Don't worry, good citizens. Those are Afghans, not our guys in Afghanistan, so they aren't real people or anything.

http://www.foxnews.com/world/2013/09/21/afghan-troop-deaths-hit-record-amid-us-exit/

Now, if the article can be believed (sad that I have to add that disclaimer):


> Kabul no longer releases total Afghan casualty statistics in order, officials say, to safeguard morale.


 


> U.S. Army Lt. Gen. Mark Milley, the commander of the International Security Assistance Force Joint Command, said Afghan casualty levels "approach rates that we took in Vietnam."


 
But what's more damning in the article:



> The Afghan army, for instance, is losing 34.8% of its manpower a year as soldiers desert, are killed in battle, and are discharged because of injury or released because they completed their service, according to figures provided to The Wall Street Journal by the U.S.-led coalition.


 
35%, more than 1 out of every 3 are leaving.

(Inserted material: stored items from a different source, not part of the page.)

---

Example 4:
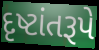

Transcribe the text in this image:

દૃષ્ટાંતરૂપે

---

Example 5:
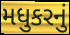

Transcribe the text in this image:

મધુકરનું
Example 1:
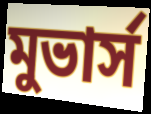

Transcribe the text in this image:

মুভার্স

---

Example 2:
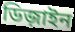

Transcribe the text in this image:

ডিজ়াইন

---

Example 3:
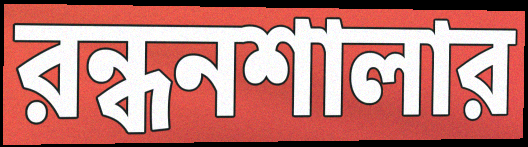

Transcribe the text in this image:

রন্ধনশালার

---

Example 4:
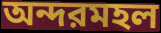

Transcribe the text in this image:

অন্দরমহল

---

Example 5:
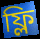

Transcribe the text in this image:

ফ্লি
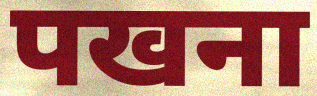
पखना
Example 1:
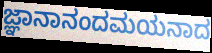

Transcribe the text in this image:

ಜ್ಞಾನಾನಂದಮಯನಾದ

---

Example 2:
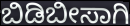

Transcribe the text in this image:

ಬಿಡಿಬೀಸಾಗಿ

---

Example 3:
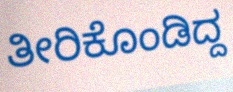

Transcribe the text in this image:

ತೀರಿಕೊಂಡಿದ್ದ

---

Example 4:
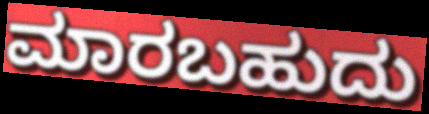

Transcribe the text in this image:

ಮಾರಬಹುದು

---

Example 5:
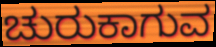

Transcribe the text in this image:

ಚುರುಕಾಗುವ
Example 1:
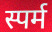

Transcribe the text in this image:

स्पर्म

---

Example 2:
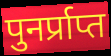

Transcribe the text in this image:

पुनर्प्राप्त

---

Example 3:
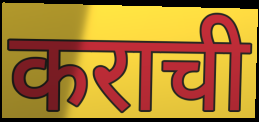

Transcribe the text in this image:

कराची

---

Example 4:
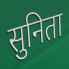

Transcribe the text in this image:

सुनिता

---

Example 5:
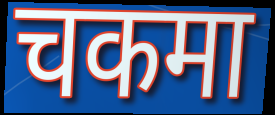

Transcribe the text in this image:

चकमा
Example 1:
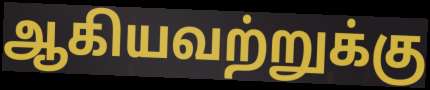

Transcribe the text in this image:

There's some crap in there from Karzai too, the article is chock full of depression, failure, and BP raising quotes and stats.

Read at your own risk.

Meanwhile....

http://edition.cnn.com/2013/09/21/world/afghanistan-us-soldiers-killed/index.html?hpt=hp_t3



> The three U.S. troops served in Army Special Operation Forces and were taking part in a training exercise when the assailant turned the gun on them.


 


Blue Skies.


----------



## Kraut783 (Sep 21, 2013)

RIP to the U.S. soldiers....

We all know Afghanistan is going to fail when ISAF and U.S. leave......I feel for the Aghan people who were the good Police, the good ANA and Spec Ops, adn the others who really tried in this endeavor....their country is dying, again.


----------



## DA SWO (Sep 21, 2013)

Kraut783 said:


> RIP to the U.S. soldiers....
> 
> We all know Afghanistan is going to fail when ISAF and U.S. leave......I feel for the Aghan people who were the good Police, the good ANA and Spec Ops, adn the others who really tried in this endeavor....their country is dying, again.


I feel sorry for the few good ones, but loathe Khazar and his cronies, let them return to the stone ages where they belong.


----------